A year after Grenfell, while many commentators speak of the
neglect of the victims and the survivors, few would agree with many of the
survivors that the 72 dead murdered, perhaps viewing this as overly emotive,
too extreme. Yet on Foucault’s terms the
violence of exclusion and neglect on the part of a state whose power is based
on the promise of protection and enhancement of the life of its citizens
resulted in precisely that: the murder of neglect.
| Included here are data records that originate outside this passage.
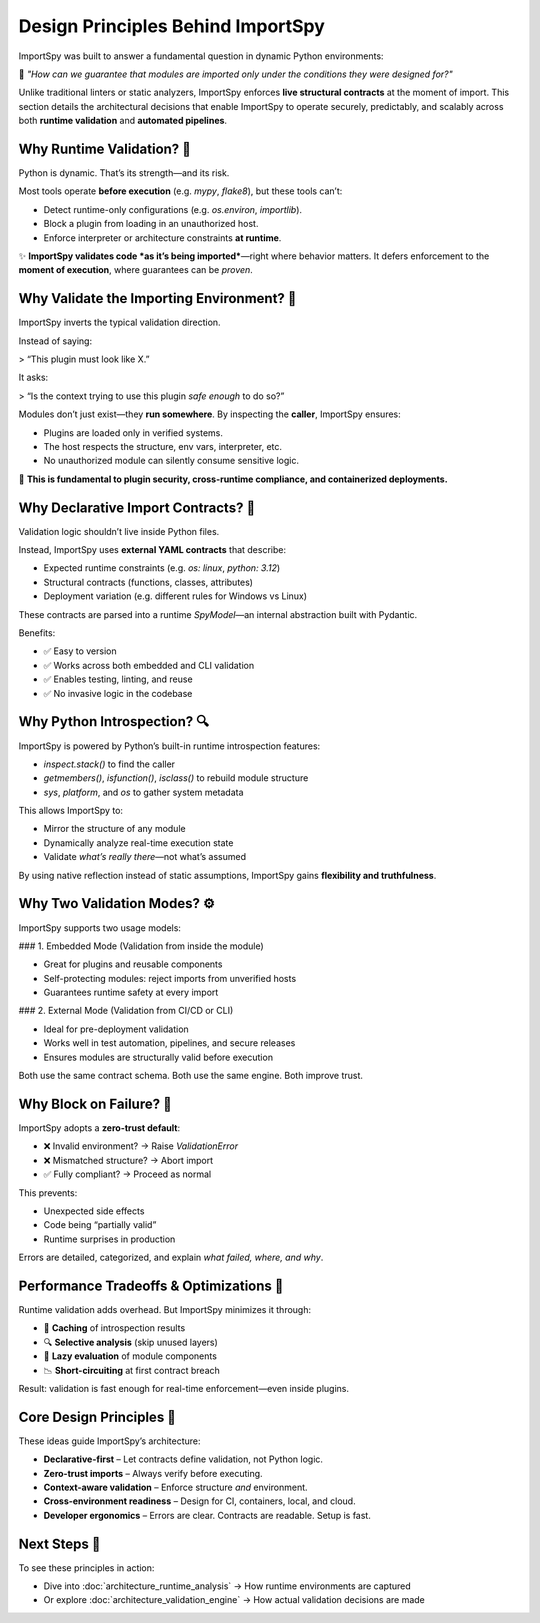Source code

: Design Principles Behind ImportSpy
==================================

ImportSpy was built to answer a fundamental question in dynamic Python environments:

🔐 *"How can we guarantee that modules are imported only under the conditions they were designed for?"*

Unlike traditional linters or static analyzers, ImportSpy enforces **live structural contracts** at the moment of import. This section details the architectural decisions that enable ImportSpy to operate securely, predictably, and scalably across both **runtime validation** and **automated pipelines**.

Why Runtime Validation? 🧠
--------------------------

Python is dynamic. That’s its strength—and its risk.

Most tools operate **before execution** (e.g. `mypy`, `flake8`), but these tools can’t:

- Detect runtime-only configurations (e.g. `os.environ`, `importlib`).
- Block a plugin from loading in an unauthorized host.
- Enforce interpreter or architecture constraints **at runtime**.

✨ **ImportSpy validates code *as it’s being imported***—right where behavior matters.  
It defers enforcement to the **moment of execution**, where guarantees can be *proven*.

Why Validate the Importing Environment? 🔄
------------------------------------------

ImportSpy inverts the typical validation direction.

Instead of saying:

> “This plugin must look like X.”

It asks:

> “Is the context trying to use this plugin *safe enough* to do so?”

Modules don’t just exist—they **run somewhere**.  
By inspecting the **caller**, ImportSpy ensures:

- Plugins are loaded only in verified systems.
- The host respects the structure, env vars, interpreter, etc.
- No unauthorized module can silently consume sensitive logic.

📌 **This is fundamental to plugin security, cross-runtime compliance, and containerized deployments.**

Why Declarative Import Contracts? 📜
------------------------------------

Validation logic shouldn’t live inside Python files.

Instead, ImportSpy uses **external YAML contracts** that describe:

- Expected runtime constraints (e.g. `os: linux`, `python: 3.12`)
- Structural contracts (functions, classes, attributes)
- Deployment variation (e.g. different rules for Windows vs Linux)

These contracts are parsed into a runtime `SpyModel`—an internal abstraction built with Pydantic.

Benefits:

- ✅ Easy to version
- ✅ Works across both embedded and CLI validation
- ✅ Enables testing, linting, and reuse
- ✅ No invasive logic in the codebase

Why Python Introspection? 🔍
----------------------------

ImportSpy is powered by Python’s built-in runtime introspection features:

- `inspect.stack()` to find the caller
- `getmembers()`, `isfunction()`, `isclass()` to rebuild module structure
- `sys`, `platform`, and `os` to gather system metadata

This allows ImportSpy to:

- Mirror the structure of any module
- Dynamically analyze real-time execution state
- Validate *what’s really there*—not what’s assumed

By using native reflection instead of static assumptions, ImportSpy gains **flexibility and truthfulness**.

Why Two Validation Modes? ⚙️
-----------------------------

ImportSpy supports two usage models:

### 1. Embedded Mode (Validation from inside the module)

- Great for plugins and reusable components
- Self-protecting modules: reject imports from unverified hosts
- Guarantees runtime safety at every import

### 2. External Mode (Validation from CI/CD or CLI)

- Ideal for pre-deployment validation
- Works well in test automation, pipelines, and secure releases
- Ensures modules are structurally valid before execution

Both use the same contract schema.  
Both use the same engine.  
Both improve trust.

Why Block on Failure? 🚫
------------------------

ImportSpy adopts a **zero-trust default**:

- ❌ Invalid environment? → Raise `ValidationError`
- ❌ Mismatched structure? → Abort import
- ✅ Fully compliant? → Proceed as normal

This prevents:

- Unexpected side effects
- Code being “partially valid”
- Runtime surprises in production

Errors are detailed, categorized, and explain *what failed, where, and why*.

Performance Tradeoffs & Optimizations 🧮
----------------------------------------

Runtime validation adds overhead. But ImportSpy minimizes it through:

- 🧠 **Caching** of introspection results
- 🔍 **Selective analysis** (skip unused layers)
- 🧱 **Lazy evaluation** of module components
- 📉 **Short-circuiting** at first contract breach

Result: validation is fast enough for real-time enforcement—even inside plugins.

Core Design Principles 🧭
--------------------------

These ideas guide ImportSpy’s architecture:

- **Declarative-first** – Let contracts define validation, not Python logic.
- **Zero-trust imports** – Always verify before executing.
- **Context-aware validation** – Enforce structure *and* environment.
- **Cross-environment readiness** – Design for CI, containers, local, and cloud.
- **Developer ergonomics** – Errors are clear. Contracts are readable. Setup is fast.

Next Steps 🔬
-------------

To see these principles in action:

- Dive into :doc:`architecture_runtime_analysis` → How runtime environments are captured
- Or explore :doc:`architecture_validation_engine` → How actual validation decisions are made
But if this is so, what purpose is served by calling
Grenfell murder, rather than an unfortunate accident? Naturally one outcome is prosecution, but no
one is going to be prosecuted for murder, or even manslaughter it would
seem.
Why does it matter that we call it murder rather than
manslaughter? Because murder implies
intent. Did the developers and council
intend to kill the residents? No but
that is not how the logic of what Foucault calls biopower works. The intent of a biopolitical state is the
intent to make live, so the active disregard of that intent is, logically, the
intent of no intention to protect. This
then is murder.
Calling it murder also makes the political point more
powerfully. The wealthy of London town,
and the cronyism that serves and supports them, is aggressively at the expense
of the ability of poor people to be able to live normal, safe lives. They are
increasingly forced into substandard rented accommodation that, due to lack of
real regulation, is often dangerous. Or
made to live in tower blocks which then have to be beautified by cladding to
enhance the views of the mansion that overlook them. Leading to the lethal, cheaper cladding
option, to maximise profit.
The money that should have been spent on vouchsafing the
lives of the residents od Grenfell, was instead spent adding value to the
property and to the area. Money that
could be used to make live, was instead squandered and the result was 72 people
we left to die, were let die. This is
the murder of neglect.
Grenfell needs to be a turning point in how the poor are
housed in this country. But evidence shows that already lessons learnt are
being ignored, those who are culpable are being protected, ex-residents are not
being looked after and meanwhile over a hundred tinder boxes containing tens of
thousands of ordinary souls, are just waiting for the next spark to set them
off. So yes, accusations of murder were
initially emotions boiling over, but on sober reflection, with just a little
bit of help from one of the world’s most respected thinkers, one year later, it
would appear they had a point. The
murder of neglect is an invisible crime, most of the time. But Grenfell brought out into the open, and
each of those tower blocks around the land dressed with equity-enhancing but
life-threatening cladding, is just one more crime-scene waiting to happen.